Heart of Rachael divorced from self-awareness

Many early twentieth century novels explored the then still controversial topic of divorce, but none with the perseptivity of Kathleen Norris’s The Heart of Rachael.

Norris sets her novel among the Long Island country club set in the halcyon days before World War I.

Professional golfer Tom McNamara at 1915 U.S. Open
Golf was a big part of country club life in the early twentieth century.

The Heart of Rachael by Kathleen Norris

 1916 bestseller #10. Project Gutenberg ebook #4915. My grade: B+.
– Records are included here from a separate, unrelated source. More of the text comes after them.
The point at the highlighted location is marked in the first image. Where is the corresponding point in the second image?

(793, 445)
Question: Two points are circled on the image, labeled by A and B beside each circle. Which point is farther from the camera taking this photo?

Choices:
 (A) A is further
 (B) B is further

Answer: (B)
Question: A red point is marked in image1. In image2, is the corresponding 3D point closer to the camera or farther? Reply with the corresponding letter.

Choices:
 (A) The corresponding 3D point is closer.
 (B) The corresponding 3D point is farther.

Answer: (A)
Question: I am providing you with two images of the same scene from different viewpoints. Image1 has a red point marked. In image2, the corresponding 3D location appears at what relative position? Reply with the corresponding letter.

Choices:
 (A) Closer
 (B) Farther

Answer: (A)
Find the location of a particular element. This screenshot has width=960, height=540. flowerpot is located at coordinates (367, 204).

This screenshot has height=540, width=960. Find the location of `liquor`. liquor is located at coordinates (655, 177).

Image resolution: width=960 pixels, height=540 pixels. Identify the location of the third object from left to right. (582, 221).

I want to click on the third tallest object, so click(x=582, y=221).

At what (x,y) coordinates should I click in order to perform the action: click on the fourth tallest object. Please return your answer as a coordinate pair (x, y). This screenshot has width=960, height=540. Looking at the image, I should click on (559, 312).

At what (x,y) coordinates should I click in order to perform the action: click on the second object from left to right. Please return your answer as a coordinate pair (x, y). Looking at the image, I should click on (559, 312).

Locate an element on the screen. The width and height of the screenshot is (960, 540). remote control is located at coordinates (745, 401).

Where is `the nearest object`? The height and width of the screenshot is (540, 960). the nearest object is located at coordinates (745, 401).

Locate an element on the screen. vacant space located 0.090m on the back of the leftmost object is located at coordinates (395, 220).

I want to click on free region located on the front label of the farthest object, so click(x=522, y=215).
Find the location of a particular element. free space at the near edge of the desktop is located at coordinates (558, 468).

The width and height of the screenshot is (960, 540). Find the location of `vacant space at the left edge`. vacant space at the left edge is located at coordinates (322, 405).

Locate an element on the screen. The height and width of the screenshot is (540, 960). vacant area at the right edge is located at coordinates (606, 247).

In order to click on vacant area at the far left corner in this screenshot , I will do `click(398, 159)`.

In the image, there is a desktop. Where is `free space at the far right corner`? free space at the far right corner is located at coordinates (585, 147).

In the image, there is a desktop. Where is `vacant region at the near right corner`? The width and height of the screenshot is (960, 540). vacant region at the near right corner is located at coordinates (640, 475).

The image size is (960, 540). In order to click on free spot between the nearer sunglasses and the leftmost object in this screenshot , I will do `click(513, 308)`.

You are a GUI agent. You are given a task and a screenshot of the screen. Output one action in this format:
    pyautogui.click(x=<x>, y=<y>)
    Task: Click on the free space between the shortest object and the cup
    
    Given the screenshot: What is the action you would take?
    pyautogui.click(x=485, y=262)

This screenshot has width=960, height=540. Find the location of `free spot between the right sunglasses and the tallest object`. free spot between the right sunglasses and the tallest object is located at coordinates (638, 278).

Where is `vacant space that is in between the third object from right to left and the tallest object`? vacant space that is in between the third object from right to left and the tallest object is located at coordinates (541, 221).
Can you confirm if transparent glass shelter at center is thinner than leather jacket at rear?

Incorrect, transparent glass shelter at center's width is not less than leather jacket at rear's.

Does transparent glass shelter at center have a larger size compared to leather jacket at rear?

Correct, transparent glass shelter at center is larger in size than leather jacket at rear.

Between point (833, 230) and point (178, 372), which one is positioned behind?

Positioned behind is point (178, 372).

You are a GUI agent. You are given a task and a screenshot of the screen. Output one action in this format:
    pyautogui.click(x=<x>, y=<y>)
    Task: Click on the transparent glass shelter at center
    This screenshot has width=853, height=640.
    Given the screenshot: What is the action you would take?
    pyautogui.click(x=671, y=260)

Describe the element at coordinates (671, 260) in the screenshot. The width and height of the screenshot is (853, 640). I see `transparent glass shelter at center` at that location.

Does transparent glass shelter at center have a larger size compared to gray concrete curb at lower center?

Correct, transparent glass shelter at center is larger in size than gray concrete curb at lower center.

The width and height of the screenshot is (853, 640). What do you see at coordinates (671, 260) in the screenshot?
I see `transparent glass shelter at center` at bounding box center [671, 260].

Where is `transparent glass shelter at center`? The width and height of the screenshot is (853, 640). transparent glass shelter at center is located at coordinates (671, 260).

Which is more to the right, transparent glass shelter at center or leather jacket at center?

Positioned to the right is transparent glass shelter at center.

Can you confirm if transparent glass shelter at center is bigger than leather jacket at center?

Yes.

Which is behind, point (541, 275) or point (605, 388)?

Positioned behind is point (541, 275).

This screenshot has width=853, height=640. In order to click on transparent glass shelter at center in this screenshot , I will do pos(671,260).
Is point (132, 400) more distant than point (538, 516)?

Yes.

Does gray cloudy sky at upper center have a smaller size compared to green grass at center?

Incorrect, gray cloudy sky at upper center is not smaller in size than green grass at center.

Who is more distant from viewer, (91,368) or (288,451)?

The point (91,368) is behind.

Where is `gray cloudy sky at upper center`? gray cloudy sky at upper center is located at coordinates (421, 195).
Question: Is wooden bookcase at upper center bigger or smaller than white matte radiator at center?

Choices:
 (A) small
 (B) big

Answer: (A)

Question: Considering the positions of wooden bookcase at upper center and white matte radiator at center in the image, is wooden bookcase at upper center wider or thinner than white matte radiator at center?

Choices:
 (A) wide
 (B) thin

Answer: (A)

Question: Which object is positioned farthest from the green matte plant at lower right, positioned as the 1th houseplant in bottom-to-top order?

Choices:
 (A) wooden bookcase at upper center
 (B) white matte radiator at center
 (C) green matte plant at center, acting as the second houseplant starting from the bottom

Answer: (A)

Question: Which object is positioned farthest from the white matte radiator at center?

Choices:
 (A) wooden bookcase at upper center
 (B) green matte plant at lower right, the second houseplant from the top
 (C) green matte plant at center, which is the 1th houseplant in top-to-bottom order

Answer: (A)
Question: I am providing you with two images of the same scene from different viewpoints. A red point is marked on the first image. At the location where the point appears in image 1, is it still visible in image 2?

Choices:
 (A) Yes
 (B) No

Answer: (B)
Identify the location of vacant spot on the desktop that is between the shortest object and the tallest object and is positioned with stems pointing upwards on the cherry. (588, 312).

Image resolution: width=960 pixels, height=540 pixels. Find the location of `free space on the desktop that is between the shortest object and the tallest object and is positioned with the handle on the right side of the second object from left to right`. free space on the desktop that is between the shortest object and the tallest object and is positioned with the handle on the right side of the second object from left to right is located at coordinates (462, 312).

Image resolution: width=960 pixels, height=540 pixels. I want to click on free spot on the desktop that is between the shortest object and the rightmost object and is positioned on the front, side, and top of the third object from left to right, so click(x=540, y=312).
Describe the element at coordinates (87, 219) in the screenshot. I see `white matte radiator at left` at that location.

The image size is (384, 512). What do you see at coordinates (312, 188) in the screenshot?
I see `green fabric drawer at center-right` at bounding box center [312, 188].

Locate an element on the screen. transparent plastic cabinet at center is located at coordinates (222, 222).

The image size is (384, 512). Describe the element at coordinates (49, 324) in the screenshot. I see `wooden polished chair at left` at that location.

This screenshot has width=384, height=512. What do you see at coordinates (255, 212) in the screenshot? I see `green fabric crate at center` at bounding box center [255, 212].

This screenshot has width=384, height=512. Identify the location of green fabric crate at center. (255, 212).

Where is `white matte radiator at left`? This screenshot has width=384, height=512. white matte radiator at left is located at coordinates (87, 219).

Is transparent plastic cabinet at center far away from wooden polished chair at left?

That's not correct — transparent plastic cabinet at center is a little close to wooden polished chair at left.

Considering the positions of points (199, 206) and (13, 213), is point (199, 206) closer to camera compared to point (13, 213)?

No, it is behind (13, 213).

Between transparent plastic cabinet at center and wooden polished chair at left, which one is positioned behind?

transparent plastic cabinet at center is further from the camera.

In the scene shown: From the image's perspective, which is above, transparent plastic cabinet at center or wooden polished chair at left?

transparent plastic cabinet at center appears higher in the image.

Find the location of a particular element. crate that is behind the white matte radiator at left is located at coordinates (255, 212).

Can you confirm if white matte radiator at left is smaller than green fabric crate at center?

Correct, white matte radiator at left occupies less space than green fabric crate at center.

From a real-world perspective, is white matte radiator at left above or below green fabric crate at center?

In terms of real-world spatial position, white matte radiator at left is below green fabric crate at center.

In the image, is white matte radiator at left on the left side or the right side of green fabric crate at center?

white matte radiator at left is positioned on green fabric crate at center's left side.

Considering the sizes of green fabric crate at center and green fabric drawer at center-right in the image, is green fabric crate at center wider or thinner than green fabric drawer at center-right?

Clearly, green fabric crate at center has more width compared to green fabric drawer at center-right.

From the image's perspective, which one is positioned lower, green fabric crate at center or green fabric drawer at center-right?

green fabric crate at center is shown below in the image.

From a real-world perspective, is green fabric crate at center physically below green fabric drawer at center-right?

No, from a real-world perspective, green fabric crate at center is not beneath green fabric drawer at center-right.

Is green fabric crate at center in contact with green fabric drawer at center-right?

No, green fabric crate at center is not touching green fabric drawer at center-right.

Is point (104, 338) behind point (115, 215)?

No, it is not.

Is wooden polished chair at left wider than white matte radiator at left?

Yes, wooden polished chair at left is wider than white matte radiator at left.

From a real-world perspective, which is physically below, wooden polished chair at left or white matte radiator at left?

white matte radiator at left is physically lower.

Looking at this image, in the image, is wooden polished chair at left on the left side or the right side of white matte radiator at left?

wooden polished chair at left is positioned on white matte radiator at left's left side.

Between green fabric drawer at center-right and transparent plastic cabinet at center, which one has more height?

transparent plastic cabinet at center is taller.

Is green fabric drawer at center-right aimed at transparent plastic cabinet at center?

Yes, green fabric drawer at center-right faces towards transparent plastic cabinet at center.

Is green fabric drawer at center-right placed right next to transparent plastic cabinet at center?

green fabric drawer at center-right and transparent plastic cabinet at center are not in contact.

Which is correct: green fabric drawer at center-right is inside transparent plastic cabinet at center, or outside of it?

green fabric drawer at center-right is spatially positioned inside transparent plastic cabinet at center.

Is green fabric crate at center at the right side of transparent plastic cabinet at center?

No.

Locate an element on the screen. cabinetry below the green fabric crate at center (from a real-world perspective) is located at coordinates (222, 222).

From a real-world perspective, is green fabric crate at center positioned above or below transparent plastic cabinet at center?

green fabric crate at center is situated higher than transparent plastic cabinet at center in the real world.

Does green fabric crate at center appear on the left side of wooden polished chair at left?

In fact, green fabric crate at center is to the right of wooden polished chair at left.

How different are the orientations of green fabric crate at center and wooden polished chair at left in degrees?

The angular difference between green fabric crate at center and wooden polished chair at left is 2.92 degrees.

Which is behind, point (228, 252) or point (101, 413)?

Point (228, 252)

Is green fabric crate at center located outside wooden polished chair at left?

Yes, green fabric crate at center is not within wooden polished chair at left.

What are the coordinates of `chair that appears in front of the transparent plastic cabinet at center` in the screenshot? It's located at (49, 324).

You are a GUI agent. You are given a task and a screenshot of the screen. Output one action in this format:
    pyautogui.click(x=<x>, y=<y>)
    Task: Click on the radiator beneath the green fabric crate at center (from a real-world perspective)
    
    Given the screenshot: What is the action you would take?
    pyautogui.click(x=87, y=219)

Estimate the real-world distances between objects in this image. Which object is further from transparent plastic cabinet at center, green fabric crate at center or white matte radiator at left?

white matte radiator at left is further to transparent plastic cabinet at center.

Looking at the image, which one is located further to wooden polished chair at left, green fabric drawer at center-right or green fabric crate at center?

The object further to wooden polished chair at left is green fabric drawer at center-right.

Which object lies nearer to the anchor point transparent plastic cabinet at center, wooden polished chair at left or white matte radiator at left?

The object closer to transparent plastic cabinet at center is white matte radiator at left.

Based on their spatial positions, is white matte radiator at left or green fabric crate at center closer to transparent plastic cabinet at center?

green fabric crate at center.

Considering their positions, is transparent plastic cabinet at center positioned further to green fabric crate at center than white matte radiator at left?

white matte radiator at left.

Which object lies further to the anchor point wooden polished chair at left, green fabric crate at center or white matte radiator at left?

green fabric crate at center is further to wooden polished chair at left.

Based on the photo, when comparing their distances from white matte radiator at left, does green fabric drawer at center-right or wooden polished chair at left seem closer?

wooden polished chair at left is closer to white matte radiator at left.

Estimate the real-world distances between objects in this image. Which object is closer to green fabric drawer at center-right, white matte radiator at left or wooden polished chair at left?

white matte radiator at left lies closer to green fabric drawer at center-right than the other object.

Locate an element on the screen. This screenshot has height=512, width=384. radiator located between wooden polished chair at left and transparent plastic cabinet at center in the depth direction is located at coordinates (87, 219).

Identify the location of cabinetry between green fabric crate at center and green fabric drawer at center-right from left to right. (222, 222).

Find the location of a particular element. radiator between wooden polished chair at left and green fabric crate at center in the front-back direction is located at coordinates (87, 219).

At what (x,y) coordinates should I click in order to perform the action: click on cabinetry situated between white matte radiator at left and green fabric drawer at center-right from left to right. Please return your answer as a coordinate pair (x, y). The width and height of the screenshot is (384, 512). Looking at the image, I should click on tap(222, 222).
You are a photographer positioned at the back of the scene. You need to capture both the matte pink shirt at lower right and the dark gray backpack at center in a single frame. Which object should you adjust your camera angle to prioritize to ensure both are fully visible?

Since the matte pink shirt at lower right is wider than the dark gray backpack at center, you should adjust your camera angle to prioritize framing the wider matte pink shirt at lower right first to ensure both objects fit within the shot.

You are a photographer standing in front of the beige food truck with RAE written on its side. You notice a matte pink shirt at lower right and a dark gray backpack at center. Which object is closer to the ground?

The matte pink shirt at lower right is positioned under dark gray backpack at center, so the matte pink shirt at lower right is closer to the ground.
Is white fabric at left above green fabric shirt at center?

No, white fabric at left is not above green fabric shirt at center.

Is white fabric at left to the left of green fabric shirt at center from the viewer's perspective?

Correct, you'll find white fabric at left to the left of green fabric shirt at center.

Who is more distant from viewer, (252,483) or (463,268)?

Because she knew she could manage his house and thought she got on well with his daughter, Rachael Fairfax married a divorced man whom she did not love.

Step-daughter Carol grows into a teenager and Clarence Beckenridge’s drinking becomes acute alcoholism.

Rachael confides her unhappiness to Dr. Warren Gregory, Clarence’s physician and a member of their social set.

Rachael leaves Clarence, who agrees to give her grounds for divorce.

Then she marries Warren Gregory.

For a time, it’s a happy marriage.

Then Warren takes an interest in a young, aspiring actress, who also is part of their social set.

When Rachael confronts Warren about Magsie, he gives all the same excuses Rachael used for leaving Clarence.

Author Norris walks over, under, around, and through the experience of divorce.

Her people are believable both in their self-awareness and in their blind self-absorption.

Unfortunately, Norris felt compelled to manufacture a quasi-happy ending.

The manufactured ending reveals the fundamental fact of divorce: It doesn’t change people.